I've been reporting on self-driving cars for more than ten years now, and the ride has been a rollercoaster of breakthroughs and setbacks. Companies have poured billions into the tech, promising a future where humans kick back while machines handle the wheel. Yet one constant stands out amid all the hype cycles and funding rounds: the public isn't buying in. Poll after poll underscores a profound skepticism that autonomous vehicles just can't shake.

This isn't some fleeting doubt. It's baked into surveys year after year, cutting across demographics and regions. Folks cite everything from hackability fears to the uncanny feeling of surrendering control. Even as data piles up showing self-driving systems outperforming human drivers in crash avoidance, the emotional barrier remains sky-high.

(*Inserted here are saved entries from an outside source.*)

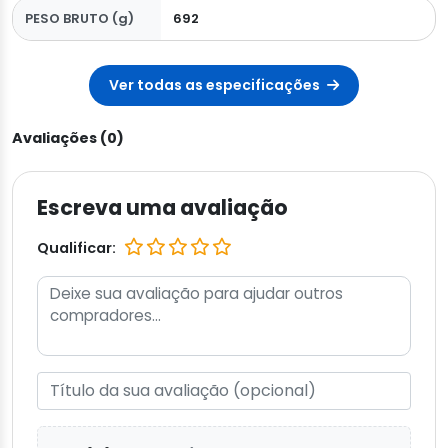
PESO BRUTO (g)
692
Ver todas as especificações
Avaliações (0)
Escreva uma avaliação
Qualificar:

Robotaxis in Action, But Limited Reach

To be fair, robotaxis aren't total ghosts. They're cruising streets in roughly a dozen cities worldwide, with outfits like Waymo racking up millions of paid miles. Riders in places like Phoenix or San Francisco hop in without a second thought, and demand seems steady enough to keep fleets humming. These operations prove the tech works in controlled environments—safer stats back that up, with incident rates far below human benchmarks.

But here's the rub: these are sandboxes, not the open road. Waymo and peers thrive in geo-fenced zones with teleoperators lurking in the background and favorable conditions. Venture beyond, and the cracks show. Public buy-in? Nonexistent at scale. Most people wouldn't touch a robotaxi if it pulled up curbside in their neighborhood.

The Trust Deficit That Tech Can't Outrun

Safety data is compelling—autonomous systems react faster, don't drink or text, and log patterns humans miss. Yet polls reveal a chasm: over 70% in recent surveys say they'd never ride in a fully driverless car. It's not ignorance; it's instinct. Humans crave that steering wheel as a security blanket, flaws and all.

This skepticism stalls the robotaxi dream. Regulators hesitate without broad support, insurers balk at unknowns, and cities drag feet on permissions. Companies pivot to trucking or delivery, but passenger service? That's the holy grail, forever just over the horizon. Until trust flips, robotaxis stay niche players in a human-driven world.